What are we saying when we say those words?

We are saying that the institution of marriage is held higher than this woman.
We are saying that we do not care about the emotional health of this woman.
We are saying that the letter of the law is more important than the spirit of the law. |
We are saying that we are fine with leaving this husband to stay in his sin; we are practically rewarding him for not looking inward and making changes.  (Forget wives for just a moment…for the sake of husbands everywhere, we need to not be fine with this!)
We are saying in essence – and ironically – that we must not actually believe what the Bible says about marriage – that it’s representative of the relationship between Christ and the Church – because if we actually believed that, we wouldn’t in a million years stand by and condone – and I’ll go so far as to say force – a marriage to continue that basically shows the world that Christ treats his Bride with controlling, lying contempt.

What do you fear will happen if we started listening, hearing, understanding and supporting fully the abused Christ-following woman?

Do you think marriages would implode left and right?

Do you think women would start leaving their totally-fine marriages?

Do you think these women are lying to you?  Do you not believe them?

Because I pretty much believe the opposite.
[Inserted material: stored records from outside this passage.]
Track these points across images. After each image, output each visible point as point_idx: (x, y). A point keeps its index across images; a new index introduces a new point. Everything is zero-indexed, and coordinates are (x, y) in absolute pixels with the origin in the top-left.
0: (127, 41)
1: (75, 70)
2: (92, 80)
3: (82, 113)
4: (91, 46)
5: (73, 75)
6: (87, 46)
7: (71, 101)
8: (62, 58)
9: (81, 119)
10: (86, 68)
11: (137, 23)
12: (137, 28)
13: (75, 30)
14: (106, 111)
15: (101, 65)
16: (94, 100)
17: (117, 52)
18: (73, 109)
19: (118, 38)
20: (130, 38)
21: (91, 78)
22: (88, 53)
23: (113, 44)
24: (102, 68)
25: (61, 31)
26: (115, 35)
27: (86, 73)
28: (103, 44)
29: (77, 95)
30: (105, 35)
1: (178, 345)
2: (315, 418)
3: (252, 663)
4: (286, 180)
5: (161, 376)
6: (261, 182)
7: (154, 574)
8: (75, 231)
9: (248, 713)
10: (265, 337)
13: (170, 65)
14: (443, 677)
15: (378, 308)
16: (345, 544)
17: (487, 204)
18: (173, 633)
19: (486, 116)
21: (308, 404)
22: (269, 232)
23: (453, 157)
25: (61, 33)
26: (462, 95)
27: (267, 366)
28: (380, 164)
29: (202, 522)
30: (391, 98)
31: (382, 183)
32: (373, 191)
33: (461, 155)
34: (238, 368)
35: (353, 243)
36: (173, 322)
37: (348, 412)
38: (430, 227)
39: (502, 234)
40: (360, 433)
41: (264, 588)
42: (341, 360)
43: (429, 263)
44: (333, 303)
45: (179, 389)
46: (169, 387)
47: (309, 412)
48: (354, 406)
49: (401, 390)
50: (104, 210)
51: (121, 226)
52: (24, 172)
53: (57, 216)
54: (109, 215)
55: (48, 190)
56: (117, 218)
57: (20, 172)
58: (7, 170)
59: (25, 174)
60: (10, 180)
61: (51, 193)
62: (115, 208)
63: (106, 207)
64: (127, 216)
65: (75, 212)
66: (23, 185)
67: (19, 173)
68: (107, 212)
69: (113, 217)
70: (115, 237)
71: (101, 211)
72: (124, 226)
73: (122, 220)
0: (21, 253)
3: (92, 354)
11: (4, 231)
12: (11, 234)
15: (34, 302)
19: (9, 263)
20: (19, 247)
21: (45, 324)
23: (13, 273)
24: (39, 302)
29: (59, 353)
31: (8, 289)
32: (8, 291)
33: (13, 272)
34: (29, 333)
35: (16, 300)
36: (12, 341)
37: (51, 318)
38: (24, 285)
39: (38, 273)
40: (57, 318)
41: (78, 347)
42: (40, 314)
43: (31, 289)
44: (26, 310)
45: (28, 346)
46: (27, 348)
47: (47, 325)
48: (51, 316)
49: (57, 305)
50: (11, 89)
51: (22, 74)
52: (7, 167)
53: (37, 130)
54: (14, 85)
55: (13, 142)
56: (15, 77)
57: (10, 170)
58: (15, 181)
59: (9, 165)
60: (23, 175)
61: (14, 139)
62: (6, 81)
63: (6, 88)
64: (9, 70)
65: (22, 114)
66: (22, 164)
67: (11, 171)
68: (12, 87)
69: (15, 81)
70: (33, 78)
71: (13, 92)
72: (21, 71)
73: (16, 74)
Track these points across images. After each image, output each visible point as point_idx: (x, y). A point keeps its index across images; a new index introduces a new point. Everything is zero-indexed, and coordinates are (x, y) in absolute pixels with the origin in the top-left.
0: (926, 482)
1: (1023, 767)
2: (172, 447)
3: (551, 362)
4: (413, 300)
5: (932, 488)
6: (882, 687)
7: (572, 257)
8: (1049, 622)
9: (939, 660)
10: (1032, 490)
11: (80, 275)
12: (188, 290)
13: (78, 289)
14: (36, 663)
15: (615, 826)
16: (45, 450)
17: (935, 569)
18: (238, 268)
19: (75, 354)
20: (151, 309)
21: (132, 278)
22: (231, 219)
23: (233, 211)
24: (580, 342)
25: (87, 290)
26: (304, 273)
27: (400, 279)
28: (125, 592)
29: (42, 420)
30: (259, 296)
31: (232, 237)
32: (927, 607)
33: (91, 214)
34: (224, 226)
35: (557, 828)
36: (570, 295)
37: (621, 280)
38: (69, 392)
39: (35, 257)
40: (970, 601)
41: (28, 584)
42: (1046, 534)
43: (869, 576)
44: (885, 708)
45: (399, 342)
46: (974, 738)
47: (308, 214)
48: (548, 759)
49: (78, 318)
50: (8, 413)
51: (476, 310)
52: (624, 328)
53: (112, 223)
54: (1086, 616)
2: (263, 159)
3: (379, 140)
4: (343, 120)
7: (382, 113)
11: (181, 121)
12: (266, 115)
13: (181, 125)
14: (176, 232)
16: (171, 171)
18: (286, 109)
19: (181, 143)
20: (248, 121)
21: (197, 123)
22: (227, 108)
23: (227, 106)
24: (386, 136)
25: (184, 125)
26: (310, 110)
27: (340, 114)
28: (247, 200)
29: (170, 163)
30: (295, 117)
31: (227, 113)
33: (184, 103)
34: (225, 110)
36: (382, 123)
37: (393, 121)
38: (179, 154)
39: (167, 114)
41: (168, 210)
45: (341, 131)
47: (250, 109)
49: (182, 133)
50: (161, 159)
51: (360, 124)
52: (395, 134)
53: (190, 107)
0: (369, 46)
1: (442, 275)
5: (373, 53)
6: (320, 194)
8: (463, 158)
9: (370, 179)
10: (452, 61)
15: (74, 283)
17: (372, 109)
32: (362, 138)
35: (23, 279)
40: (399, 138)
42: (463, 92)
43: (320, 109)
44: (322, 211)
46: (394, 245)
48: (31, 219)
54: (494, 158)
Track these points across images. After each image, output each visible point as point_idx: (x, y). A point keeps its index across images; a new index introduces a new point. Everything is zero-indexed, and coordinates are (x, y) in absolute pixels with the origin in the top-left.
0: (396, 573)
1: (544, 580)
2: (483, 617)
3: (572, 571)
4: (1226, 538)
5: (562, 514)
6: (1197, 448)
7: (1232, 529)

I think that marriages would heal and we would be able to turn the tide for upcoming generations.

I no longer believe what I used to believe.  Or I should say, I no longer believe as narrow a view as I used to believe.  I used to believe a marriage could only biblically end – meaning with God’s disapproving allowance – if a spouse had sex with another person or if a spouse who did not believe in Jesus physically moved away, which the Bible calls abandonment by an unbeliever*.  I no longer believe what I used to believe.

Taking off my wedding ring symbolized the largest sadness of my entire lifetime.  I was saying in that moment that my marriage was dead.  But there had been thousands – and I literally mean thousands – of moments up until that time when I was being killed emotionally.

Could I have just stuck it out, just stayed married?

Um-hmm.  Yes. Absolutely.  But at any of those forks in the road – and there were a handful during a two- or three-year time period – where I could have said, “Okay, changed my mind, I’ll just stay, never mind all that I said,” what I would have been really saying was this, “I’ll let myself die all the way.  I’ll never find out who I was supposed to be.  I’ll live my life showing that I must believe that it’s okay for huge, egregious, insidious sin to just continue on unchecked, killing me and taking my children down with it. I’ll have to lie for the rest of my life because I cannot let the world, I cannot let my children, look at the two of us and think that I believe what our marriage is is what God meant marriage to be.  Yes, I’ll stay.  But that means I’m choosing death.”**

All marriages take work.  All marriages require sacrifice and compromise and laying ourselves aside. I completely get this.  But marriages that are supposed to represent the love between Jesus and the Church should not bring such pain to its inhabitants on a continual basis, one overpowering the other.  Something is very, very wrong.  And we must do something about it.

I am pro-marriage and always will be.  But I am not pro-any-kind-of-marriage-at-the-peril-of-the-individuals-living-within-it.

So it might be more accurate for me to state that I am pro-marriage but maybe a notch above that I am pro-human-being, I am pro-wholeness, and I am pro-Jesus.

And in Jesus, there is grace and truth and life.

(*I now believe that abandonment by an unbeliever envelops the concept that abuse is an abandoning of the vows to love, honor and cherish, and that if a believer is defined by his fruit, and if his fruit is primarily abusive in nature {lying, verbally scathing, controlling, manipulating, etc.} then he is showing himself to be an unbeliever.)